Case and Problems
1. Nagatomi is not under any legal obligation to deliver the machine to Inga before payment.
Furthermore, it is legally entitled to re-sell the machine to the buyer in Colorado and to charge any
resulting expenses to Inga. However, it does not make good sense to strictly enforce legal rights. This
appears to be one such situation.
Although not every business person would agree, Nagatomi has a moral obligation to agree to
Inga’s proposal. It knows that she has recently suffered a string of bad luck and that she may be
financially ruined if she is not allowed to use the harvester before making payment. Furthermore, the
facts suggest that her proposal entails little risk for the company. While more information is needed, it
appears that Inga’s crop is very good and that she would be able to pay the full price, with interest,
within a relatively short time.
Finally, it would appear to be commercially advantageous for Nagatomi to agree to Inga’s
proposal. If it strictly enforces its legal rights, it will make only one sale: the Colorado buyer will
purchase the machine that was initially built for Inga. However, if the company agrees to Inga’s
proposal, it will make two sales. First, Inga will pay for her harvester. And second, the Colorado buyer
will pay for the second harvester that the company will be able to manufacturer during the next year.
2. The risk management process involves three steps: identification, evaluation, and response.
Rabby has already identified the problem. Its software program will erase information from its
customers’ computers. Rabby also needs to evaluate the problem as accurately as possible with respect
to legal liability. Before it can formulate a sensible response, it needs to know the approximate number
and value of the claims that it may face. It also needs to determine the potential consequences of adverse
publicity. Finally, Rabby needs to formulate the response that best suits its needs. The company must
find a way to minimize its prospective losses in terms of legal liability and damage to its reputation.
There are four forms of risk management: risk avoidance, risk reduction, risk shifting, and risk
acceptance. At this point, risk avoidance is not entirely possible. Rabby might be able to prevent any
actual damage to its customers’ computers by recalling all the units that it shipped to the stores.
However, carries obvious costs in terms of refunds, replacements, and loss of reputation. There is
relatively little that can be done at this stage with respect to risk reduction. The company should,
however, consider whether it would be better in the long run to recall the products or to hope for the
best and simply deal with claims as they arise. Since the problem already exists, Rabby would
presumably find it most difficult to arrange insurance coverage. Even if such coverage was available,
the premiums might be prohibitively expensive. As another form of risk shifting, Rabby could consider
raising the prices of its other products. It might hope to shift the costs associated with the problem onto
its future customers. However, a small price increase might significantly hurt sales. Finally, Rabby
might simply accept the risk. It could do nothing at this point and hope for the best. And when it does
receive claims, it might settle those cases as quietly as possible to avoid adverse publicity.

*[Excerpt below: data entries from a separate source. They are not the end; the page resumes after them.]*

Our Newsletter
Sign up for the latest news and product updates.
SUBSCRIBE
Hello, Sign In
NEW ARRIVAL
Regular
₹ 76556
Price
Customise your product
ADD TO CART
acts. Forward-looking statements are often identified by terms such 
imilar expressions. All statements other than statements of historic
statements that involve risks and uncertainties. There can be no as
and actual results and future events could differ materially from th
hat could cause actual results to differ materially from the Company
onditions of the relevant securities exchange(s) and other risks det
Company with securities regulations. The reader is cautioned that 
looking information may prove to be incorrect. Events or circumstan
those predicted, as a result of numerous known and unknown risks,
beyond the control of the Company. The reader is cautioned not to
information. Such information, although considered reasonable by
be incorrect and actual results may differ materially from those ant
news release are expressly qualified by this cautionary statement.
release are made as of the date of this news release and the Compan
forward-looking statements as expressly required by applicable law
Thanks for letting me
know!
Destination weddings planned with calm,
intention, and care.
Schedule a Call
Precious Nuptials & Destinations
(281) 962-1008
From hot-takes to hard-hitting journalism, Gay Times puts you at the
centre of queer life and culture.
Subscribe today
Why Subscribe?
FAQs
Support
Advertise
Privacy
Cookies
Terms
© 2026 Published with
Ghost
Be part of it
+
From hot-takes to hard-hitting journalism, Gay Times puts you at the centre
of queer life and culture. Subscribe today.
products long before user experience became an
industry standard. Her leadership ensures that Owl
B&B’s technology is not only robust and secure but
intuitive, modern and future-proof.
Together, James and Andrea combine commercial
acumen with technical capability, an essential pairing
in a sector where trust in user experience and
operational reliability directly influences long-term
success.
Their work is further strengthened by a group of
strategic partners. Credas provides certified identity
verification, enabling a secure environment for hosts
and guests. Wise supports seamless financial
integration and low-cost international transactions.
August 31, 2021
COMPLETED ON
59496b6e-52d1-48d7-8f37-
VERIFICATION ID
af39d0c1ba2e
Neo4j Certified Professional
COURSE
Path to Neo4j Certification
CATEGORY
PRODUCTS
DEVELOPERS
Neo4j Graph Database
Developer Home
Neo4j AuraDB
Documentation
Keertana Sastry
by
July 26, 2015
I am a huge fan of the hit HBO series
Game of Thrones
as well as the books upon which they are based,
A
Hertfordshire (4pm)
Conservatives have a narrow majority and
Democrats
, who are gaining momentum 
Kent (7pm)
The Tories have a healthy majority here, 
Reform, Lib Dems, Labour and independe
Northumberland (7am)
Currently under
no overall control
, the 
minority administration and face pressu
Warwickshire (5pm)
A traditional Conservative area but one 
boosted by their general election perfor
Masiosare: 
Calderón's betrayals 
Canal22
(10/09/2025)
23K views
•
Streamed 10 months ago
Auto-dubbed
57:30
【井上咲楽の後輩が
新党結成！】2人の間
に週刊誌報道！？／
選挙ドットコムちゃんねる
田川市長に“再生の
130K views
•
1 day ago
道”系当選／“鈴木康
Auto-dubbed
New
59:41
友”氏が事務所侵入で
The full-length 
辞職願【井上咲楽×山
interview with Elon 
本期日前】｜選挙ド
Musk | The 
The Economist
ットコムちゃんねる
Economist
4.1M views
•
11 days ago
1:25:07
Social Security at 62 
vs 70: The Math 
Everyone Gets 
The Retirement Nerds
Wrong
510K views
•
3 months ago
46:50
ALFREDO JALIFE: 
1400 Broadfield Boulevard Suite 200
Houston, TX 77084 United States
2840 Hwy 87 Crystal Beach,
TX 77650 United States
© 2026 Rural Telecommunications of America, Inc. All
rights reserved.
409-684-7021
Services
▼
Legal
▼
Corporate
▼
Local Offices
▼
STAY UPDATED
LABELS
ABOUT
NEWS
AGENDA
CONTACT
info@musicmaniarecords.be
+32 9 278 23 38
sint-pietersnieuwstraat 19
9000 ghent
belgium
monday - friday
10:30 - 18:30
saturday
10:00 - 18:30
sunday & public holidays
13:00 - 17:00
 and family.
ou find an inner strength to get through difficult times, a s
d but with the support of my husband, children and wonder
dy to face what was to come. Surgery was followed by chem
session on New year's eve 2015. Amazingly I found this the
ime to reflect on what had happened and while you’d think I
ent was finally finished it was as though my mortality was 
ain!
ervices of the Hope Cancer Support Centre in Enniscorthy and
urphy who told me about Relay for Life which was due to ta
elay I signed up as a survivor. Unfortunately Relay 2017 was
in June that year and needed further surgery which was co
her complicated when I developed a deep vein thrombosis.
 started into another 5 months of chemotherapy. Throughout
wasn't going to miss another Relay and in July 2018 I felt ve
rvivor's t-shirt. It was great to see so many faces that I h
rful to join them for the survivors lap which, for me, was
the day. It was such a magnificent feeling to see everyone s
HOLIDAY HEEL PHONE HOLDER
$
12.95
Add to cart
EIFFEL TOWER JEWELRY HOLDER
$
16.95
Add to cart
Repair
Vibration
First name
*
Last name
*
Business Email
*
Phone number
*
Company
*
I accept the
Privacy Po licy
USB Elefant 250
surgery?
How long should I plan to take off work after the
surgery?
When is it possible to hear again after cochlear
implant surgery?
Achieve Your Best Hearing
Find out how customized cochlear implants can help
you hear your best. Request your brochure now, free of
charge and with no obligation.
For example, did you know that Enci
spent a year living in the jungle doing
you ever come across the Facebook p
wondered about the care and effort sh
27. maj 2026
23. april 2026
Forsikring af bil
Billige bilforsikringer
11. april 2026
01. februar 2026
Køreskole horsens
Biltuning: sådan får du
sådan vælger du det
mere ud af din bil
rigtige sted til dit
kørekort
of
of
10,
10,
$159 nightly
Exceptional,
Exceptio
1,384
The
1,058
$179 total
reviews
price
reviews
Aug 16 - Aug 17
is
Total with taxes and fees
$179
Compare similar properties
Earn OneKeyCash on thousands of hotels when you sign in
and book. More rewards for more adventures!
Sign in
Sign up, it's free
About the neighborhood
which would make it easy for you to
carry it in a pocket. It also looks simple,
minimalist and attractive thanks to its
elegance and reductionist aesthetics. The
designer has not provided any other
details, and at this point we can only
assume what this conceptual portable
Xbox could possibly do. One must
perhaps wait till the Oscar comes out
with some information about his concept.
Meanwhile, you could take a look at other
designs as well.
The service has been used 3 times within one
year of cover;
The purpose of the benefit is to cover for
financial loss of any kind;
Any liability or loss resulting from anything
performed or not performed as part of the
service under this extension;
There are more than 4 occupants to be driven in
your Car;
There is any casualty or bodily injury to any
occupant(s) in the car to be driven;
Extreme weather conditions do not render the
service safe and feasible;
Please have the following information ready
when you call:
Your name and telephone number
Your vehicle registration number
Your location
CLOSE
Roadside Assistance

3. This question raises the issue of paramountcy. When there is a conflict or tension between a
federal law and a provincial law, the doctrine of federal paramountcy resolves the dispute based on the
Constitution’s division of powers by stating that the federal law prevails.
Before discussing the issue of federal paramountcy, however, it is first necessary to recognize
that there is a conflict. The federal Canada Marine Act established the Vancouver Port Authority) to
ensure that shipping operates effectively in the Vancouver harbour. By granting approval to the
development proposal created by Lafarge Canada Inc, the VPA has indicated its belief that the project
is essential to the goals of the Canada Marine Act.
The tension arises in this case because a citizens’ group insists that the project also requires
approval from the city. Planning approval of that sort is a municipal matter. However, municipalities
operate based on subordinate legislation because of provincial legislation. Consequently, municipal
planning approval does entail provincial authority.
A question therefore arises as to whether land under control of the federally constituted VPA
must comply with the requirements of a municipal bylaw enacted under the authority of provincial
legislation. The Supreme Court of Canada invoked the doctrine of federal paramountcy and held that
the municipal/provincial laws could not impede the federally approved project. To hold otherwise
would deprive the VPA of its final decision-making power.